Re: Working time paradoxes.

I must confess, I've always liked "changing the past" time travel stories. I was indoctrinated by "Back to the Future" at a young age. <shrug>

Unfortunately, I have yet to find a book with Heinlein's "All You Zombies." All the libraries around seem to focus on his monumental novels that hammer home the same points over and over. (Annoying nit I feel obligated to mention: all his characters have the same vocabulary and speech mannerisms. Drives me nuts.)

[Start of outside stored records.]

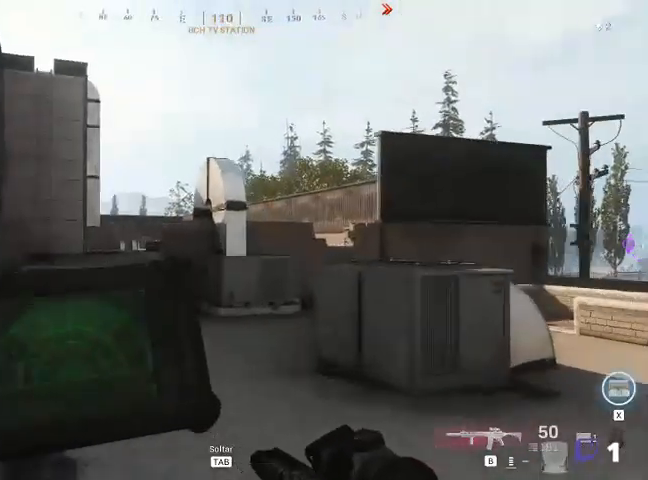
Gameplay with keyboard and mouse; each line is a JSON object with the keys and mouse buttons held at the frame after it. "events" lists presses ("down") and releases ("up") of "1", "2", "3", "4", "5", "a", "alt", "c", "ctrl", "d", "e", "f", "q", "r", "s", "shift", "space", "tab", "v", "w", "x", "z", "mouse_left", "mouse_middle", "mouse_right", "mouse_wheel_up" and "mouse_wheel_down" between this image and that frame as [ms after this image, input, new state], when the widget could be followed in between. "mouse_left", "mouse_middle", "mouse_right", "mouse_wheel_up", "mouse_wheel_down" = the "left", "middle", "right", "wheel_up", "wheel_down" buttons of the "mouse" list. No other keys are recorded. Not read: mouse_move.
{"keys": ["q", "shift", "w"], "mouse": [], "events": [[200, "q", "down"]]}
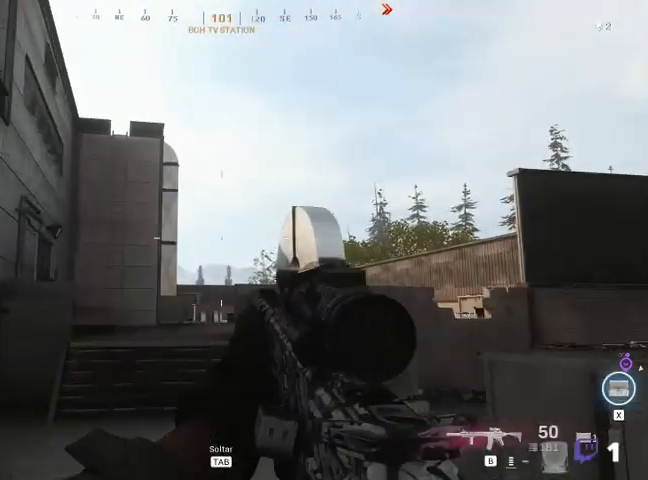
{"keys": ["shift", "w"], "mouse": [], "events": [[267, "q", "up"]]}
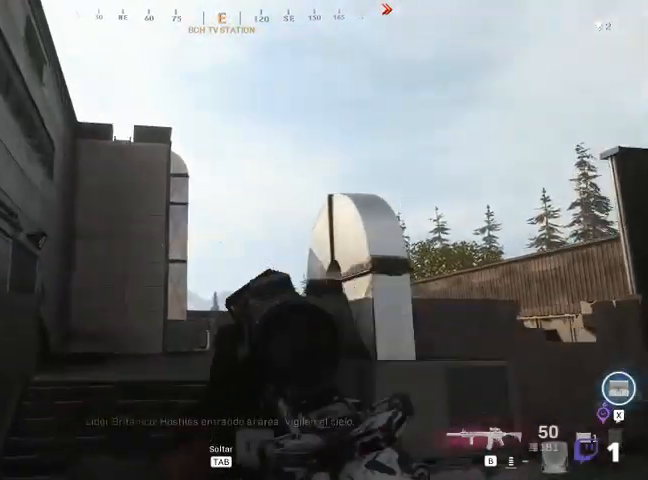
{"keys": ["q", "shift", "w"], "mouse": [], "events": [[33, "q", "down"]]}
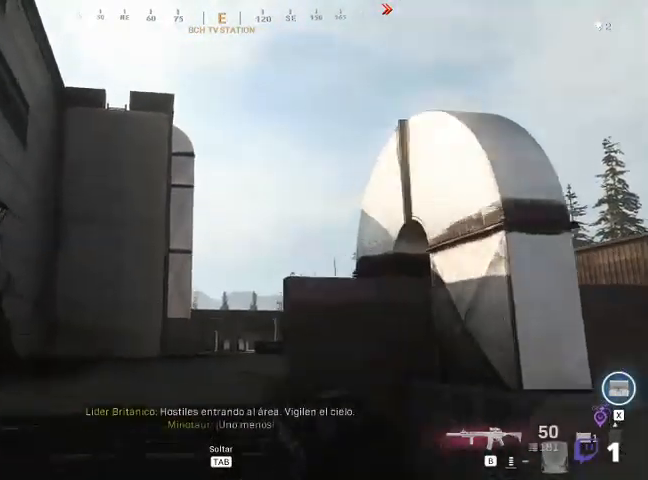
{"keys": ["q", "shift", "w"], "mouse": [], "events": []}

So, er, about the paradox thingy. Wish I had more to comment on it. There is a certain sense of balance and rightness to a self-fulfilling paradox. Makes for a neater and cleaner story. The first time I came across it was a short story by someone I can't remember called "Up By His Bootstraps" (or something similar). The idea blew me away.

It's almost a kind of aethestic, I think. While there is the appeal of a neat paradox, some people like the messy timeloops. Take Lawrence Miles' Faction Paradox ("Alien Bodies" and "Interference"). One of their forms of punishment is for a member to kill his or her's younger self.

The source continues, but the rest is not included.